# DATA BLOCK
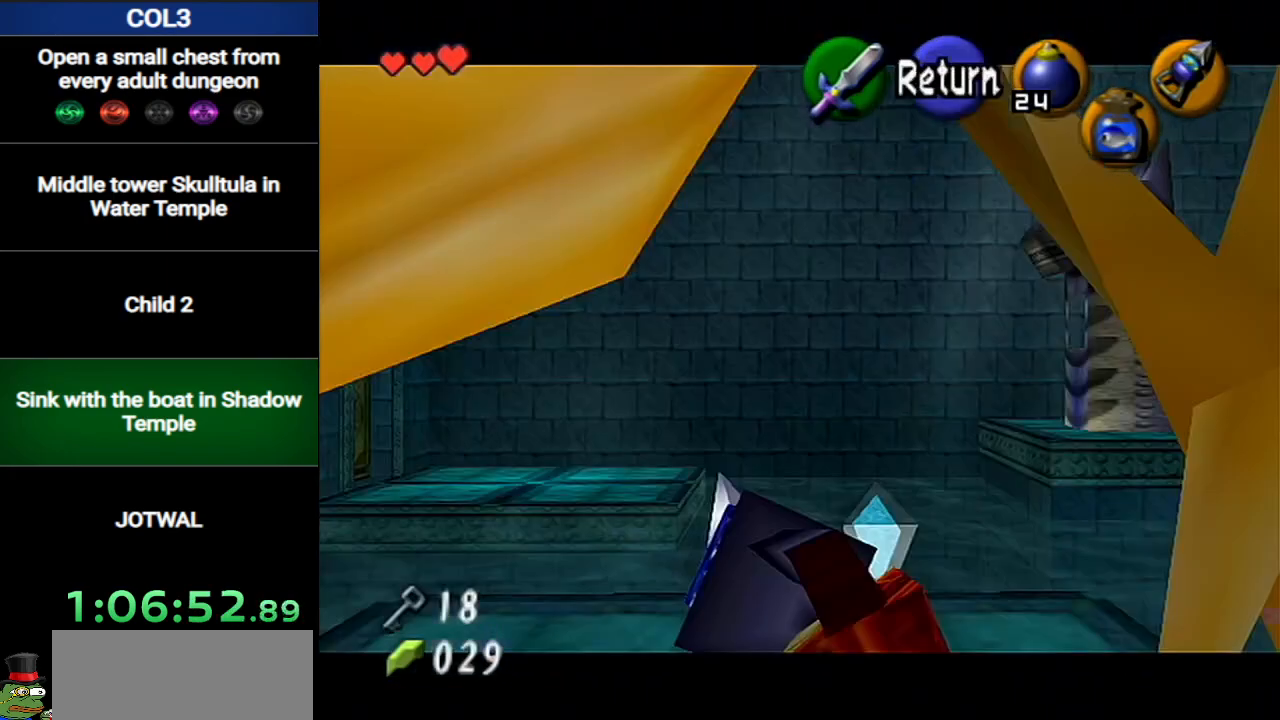
Gameplay with a controller (Nintendo layout); each line is a JSON object with the inputs held at the frame after it. "events" lists button and stick changes between this image and that frame as [ms after this image, input, new state], when the widget could be followed in between. Not read: L3 R3.
{"buttons": ["X"], "left_stick": "up-right", "right_stick": "center", "events": [[184, "left_stick", "up-right"]]}
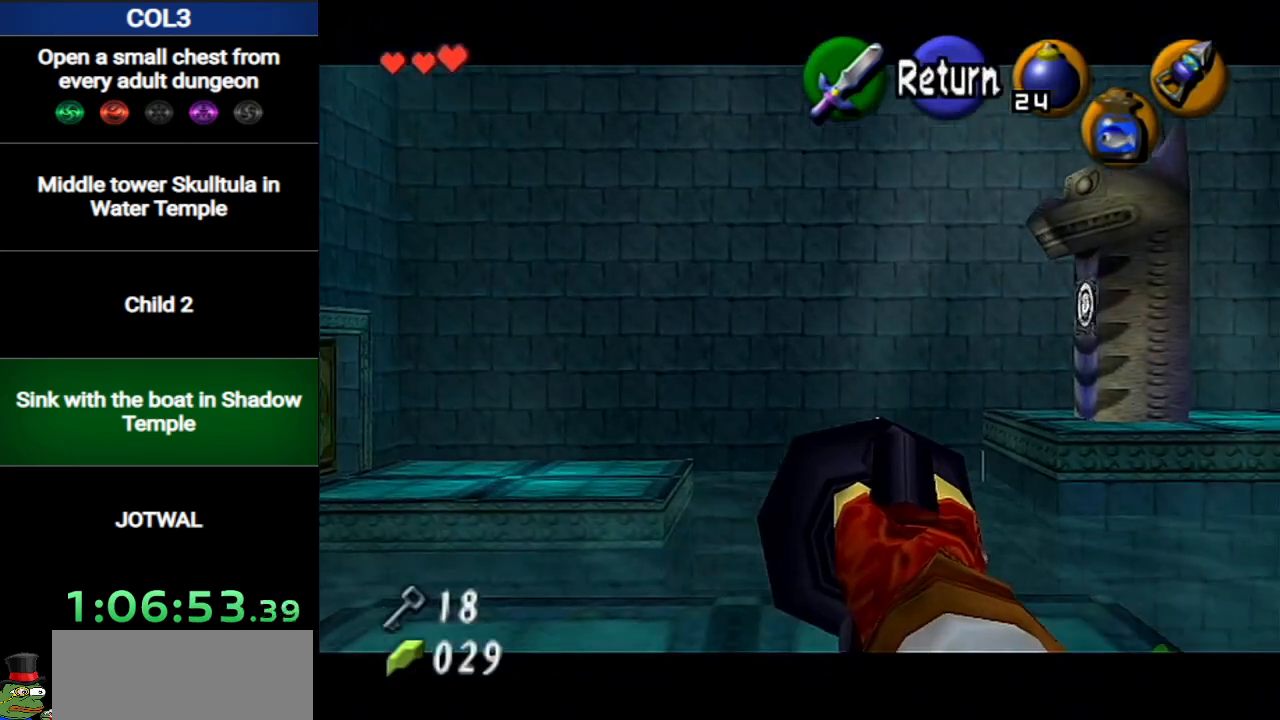
{"buttons": [], "left_stick": "center", "right_stick": "center", "events": [[451, "left_stick", "center"], [484, "X", "up"]]}
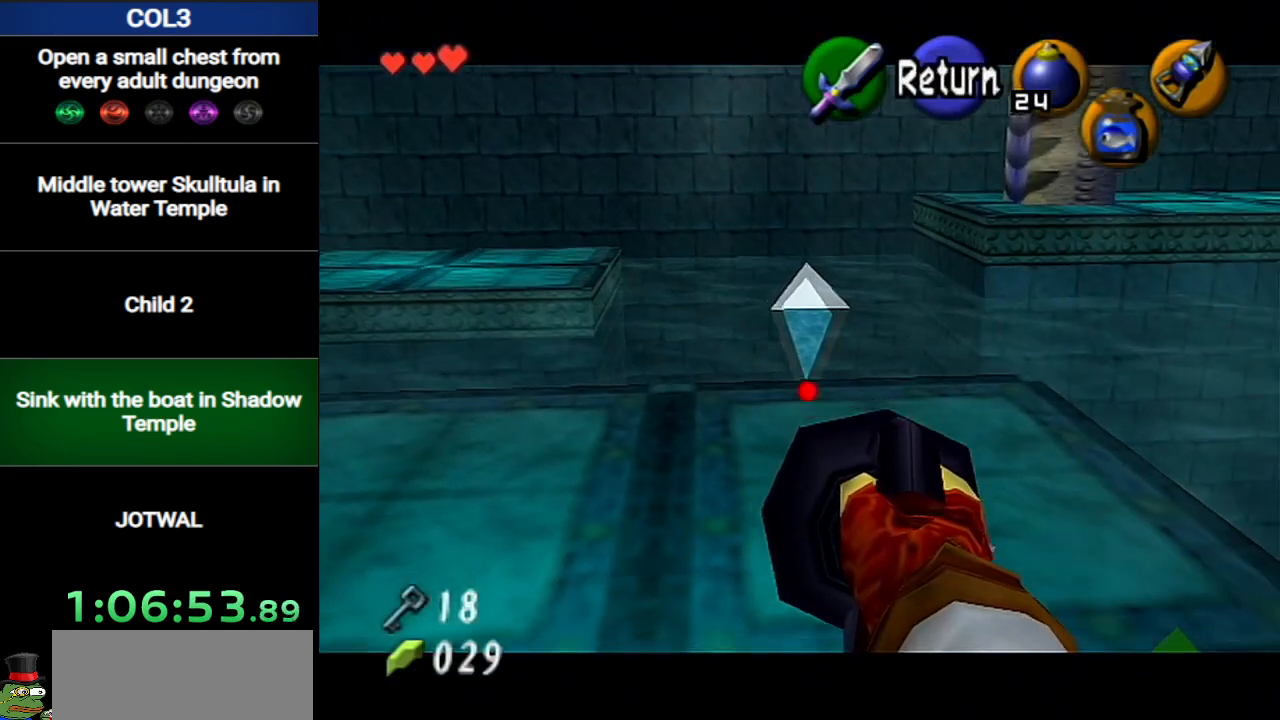
{"buttons": [], "left_stick": "down-left", "right_stick": "center", "events": [[417, "left_stick", "down-left"]]}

# EXERCISE PROMPT
Any picture in the listing above gets left out; output the rest exactly.

# RESPONSE TO THE TASK
Gameplay with a controller (Nintendo layout); each line is a JSON object with the inputs held at the frame after it. "events" lists button and stick changes between this image and that frame as [ms after this image, input, new state], when the widget could be followed in between. Not read: L3 R3.
{"buttons": ["X"], "left_stick": "up-right", "right_stick": "center", "events": [[184, "left_stick", "up-right"]]}
{"buttons": [], "left_stick": "center", "right_stick": "center", "events": [[451, "left_stick", "center"], [484, "X", "up"]]}
{"buttons": [], "left_stick": "down-left", "right_stick": "center", "events": [[417, "left_stick", "down-left"]]}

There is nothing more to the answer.